___ TEXT

Portugal Corporate Tax (IRC): Rates, SME Benefits, and Filing

Complete guide to Portugal corporate tax (IRC) in 2026. Standard 21% rate, 17% SME rate on first EUR 50K, Derrama Municipal, Derrama Estadual, Madeira/Azores reduced rates, and filing deadlines.

Portugal Corporate Tax (IRC): Rates, SME Benefits, and Filing

Portugal's corporate tax system, known as IRC (Imposto sobre o Rendimento das Pessoas Coletivas), applies to all companies and other legal entities with their registered office or place of effective management in Portugal. The standard rate of 21% positions Portugal in the mid-range among EU member states, while the 17% reduced rate for SMEs on the first EUR 50,000 of taxable profit provides meaningful relief for smaller businesses. Combined with municipal and state surcharges, the effective tax burden depends significantly on the company's size, location, and eligibility for special regimes.

This guide covers the complete IRC framework as of 2026, including rates, surcharges, advance payments, deductions, loss carry-forwards, and filing obligations.

For VAT obligations, see our guide on Portugal VAT (IVA) Guide. For special tax regimes, see Portugal NHR Tax Regime and Madeira International Business Centre.

IRC Tax Rates

Standard Rate

The standard IRC rate is 21%, applicable to taxable profit of all resident companies. This rate applies to the worldwide income of companies with their registered office or place of effective management in Portugal.

SME Reduced Rate

Companies certified as PME (Pequena e Media Empresa) by IAPMEI benefit from a reduced rate of 17% on the first EUR 50,000 of taxable profit. Profit exceeding EUR 50,000 is taxed at the standard 21% rate.

______
___ DATA

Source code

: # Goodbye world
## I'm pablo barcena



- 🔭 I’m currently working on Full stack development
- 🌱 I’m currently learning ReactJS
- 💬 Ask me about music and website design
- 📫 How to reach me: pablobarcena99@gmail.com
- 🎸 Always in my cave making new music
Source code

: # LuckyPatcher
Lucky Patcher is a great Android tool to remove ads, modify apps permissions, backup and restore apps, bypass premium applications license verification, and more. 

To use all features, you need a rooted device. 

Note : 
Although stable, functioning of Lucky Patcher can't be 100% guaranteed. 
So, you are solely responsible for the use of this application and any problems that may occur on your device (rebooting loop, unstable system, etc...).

______
___ DATA

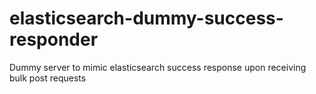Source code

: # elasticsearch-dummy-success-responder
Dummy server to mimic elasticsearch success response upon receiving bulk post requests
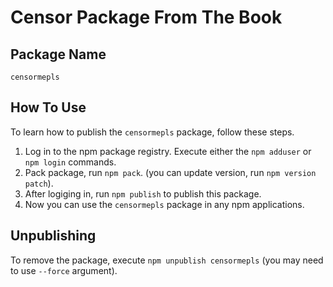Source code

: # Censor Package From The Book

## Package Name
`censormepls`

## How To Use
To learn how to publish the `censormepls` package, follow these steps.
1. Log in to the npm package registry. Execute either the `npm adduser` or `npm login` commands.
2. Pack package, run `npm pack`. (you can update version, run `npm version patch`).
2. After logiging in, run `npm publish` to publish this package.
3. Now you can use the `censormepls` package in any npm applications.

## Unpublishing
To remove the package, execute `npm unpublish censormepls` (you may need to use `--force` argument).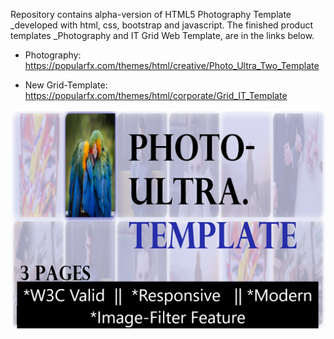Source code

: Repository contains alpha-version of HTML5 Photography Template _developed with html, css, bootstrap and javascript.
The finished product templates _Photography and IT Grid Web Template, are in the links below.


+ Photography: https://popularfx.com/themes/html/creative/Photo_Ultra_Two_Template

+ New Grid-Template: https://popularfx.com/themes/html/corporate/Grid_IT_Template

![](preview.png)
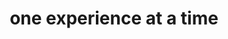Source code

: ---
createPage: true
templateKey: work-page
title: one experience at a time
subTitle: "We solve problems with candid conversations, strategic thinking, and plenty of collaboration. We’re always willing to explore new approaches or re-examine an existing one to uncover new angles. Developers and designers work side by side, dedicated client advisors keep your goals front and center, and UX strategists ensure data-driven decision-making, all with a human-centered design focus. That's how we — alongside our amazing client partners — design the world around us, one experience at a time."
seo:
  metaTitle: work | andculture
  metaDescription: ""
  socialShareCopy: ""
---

______

◆ EXERCISE INSTRUCTIONS ◆
1. Using the Portugal corporate tax guide, say whether each statement agrees with it, answering yes or no and quoting the words that decide it. (a) The standard IRC rate applies only to income earned within Portugal. (b) Companies certified as PME by IAPMEI can use the 17% rate. (c) A certified SME pays 17% on profit above EUR 50,000.
2. Translate this sentence from the Portugal corporate tax guide into Spanish: "The standard IRC rate is 21%, applicable to taxable profit of all resident companies."

◆ ANSWERS FOR THE TASKS ◆
1.
(a) No: "This rate applies to the worldwide income of companies with their registered office or place of effective management in Portugal."
(b) Yes: "Companies certified as PME (Pequena e Media Empresa) by IAPMEI benefit from a reduced rate of 17% on the first EUR 50,000 of taxable profit."
(c) No: "Profit exceeding EUR 50,000 is taxed at the standard 21% rate."

2. La tasa estándar del IRC es del 21 %, aplicable al beneficio imponible de todas las sociedades residentes.